Kinder finden hier eine neue Familie
Neben den Reden von Politikern und Vertretern von Behörden, Spendern sowie des Stiftungsrats von SOS-Kinderdorf Schweiz, waren es vor allem die Kinderschicksale, welche die Anwesenden beindruckten. So wie die Geschichte eines heute 13-jährigen Jungen, der nun ins SOS-Kinderdorf aufgenommen wurde. Wie viele Kinder in Cartagena wurde er als Vierjähriger einfach von seinem Vater in einem Haus zurückgelassen. Nun hat er im SOS-Kinderdorf eine neue Familie gefunden.
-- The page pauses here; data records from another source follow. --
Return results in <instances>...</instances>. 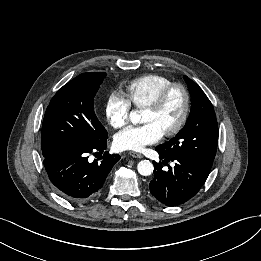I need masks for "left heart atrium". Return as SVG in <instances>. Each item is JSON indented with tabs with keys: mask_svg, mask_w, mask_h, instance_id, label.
I'll return each mask as SVG.
<instances>
[{
	"mask_svg": "<svg viewBox=\"0 0 261 261\" xmlns=\"http://www.w3.org/2000/svg\"><path fill=\"white\" fill-rule=\"evenodd\" d=\"M162 131L152 123L129 126L115 136L114 144L119 150L141 151L146 146L158 142Z\"/></svg>",
	"mask_w": 261,
	"mask_h": 261,
	"instance_id": "39dd6f15",
	"label": "left heart atrium"
}]
</instances>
Mit dem neuen SOS-Kinderdorf wird in Cartagena eine wichtige Lücke in der Betreuung von verlassenen Kindern geschlossen, davon ist Angela Rosales, Direktorin von SOS-Kinderdorf überzeugt: „Für Kinder muss immer ein familiäres Umfeld gesucht werden, welches es ihnen ermöglicht als einzigartige Menschen aufzuwachsen und sich zu entwickeln, mit echten Beziehungen und starken emotionalen Banden“. Genau dies bietet SOS-Kinderdorf.
SOS-Kinderdorf in Kolumbien
SOS-Kinderdorf ist seit 1971 in Kolumbien aktiv. Zurzeit gibt es in Kolumbien sieben SOS-Kinderdörfer, wovon alle SOS-Jugendeinrichtungen führen, eine SOS-Hermann-Gmeiner-Schule, zwei SOS-Berufsbildungszentren und SOS-Sozialzentren an zehn Standorten.